→ **SET EXERCISE**
Copy out every line of the material below except the pictures. Shift each coordinate that gives the point's location in the second view up by 110, and leave every other number unchanged.

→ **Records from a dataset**
begin
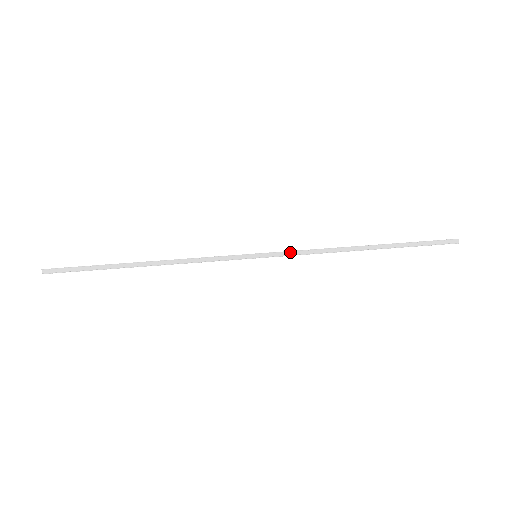
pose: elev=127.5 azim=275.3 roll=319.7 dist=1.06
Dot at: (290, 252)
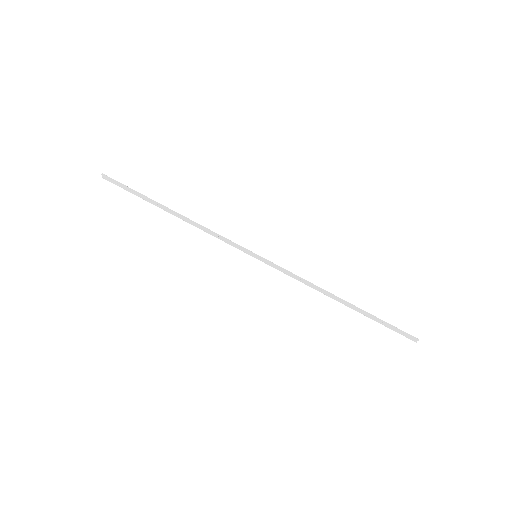
Dot at: (283, 269)
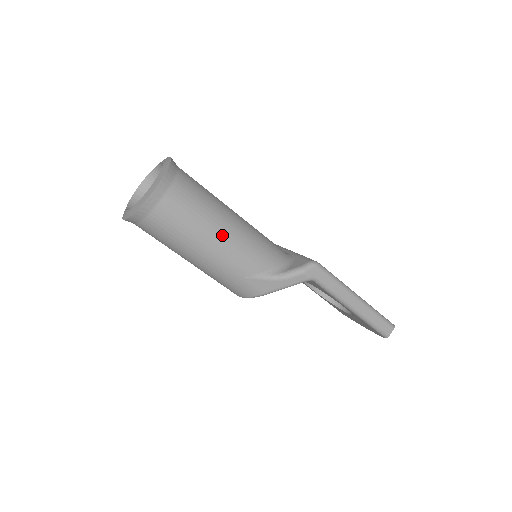
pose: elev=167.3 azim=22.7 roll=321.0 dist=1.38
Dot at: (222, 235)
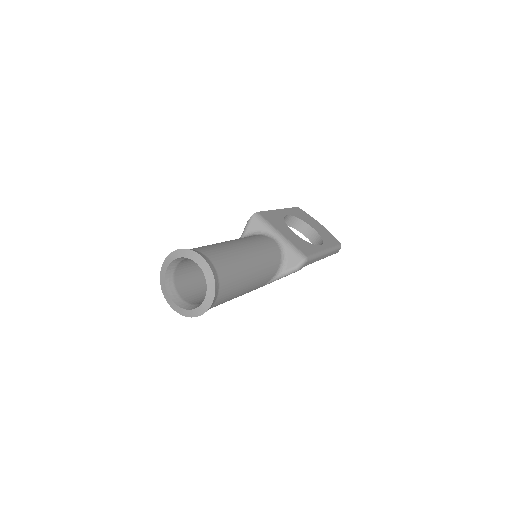
Dot at: (249, 286)
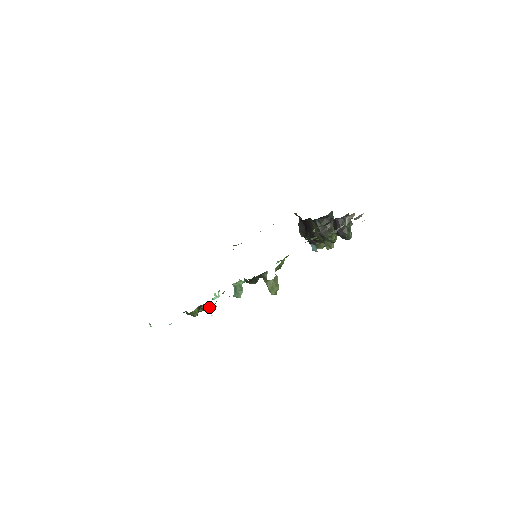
end
→ **WRITTEN ANSWER**
pose: elev=127.5 azim=275.3 roll=319.7 dist=1.06
Dot at: (290, 252)
Dot at: (393, 379)
pose: elev=167.3 azim=22.7 roll=321.0 dist=1.38
Dot at: (222, 235)
Dot at: (359, 396)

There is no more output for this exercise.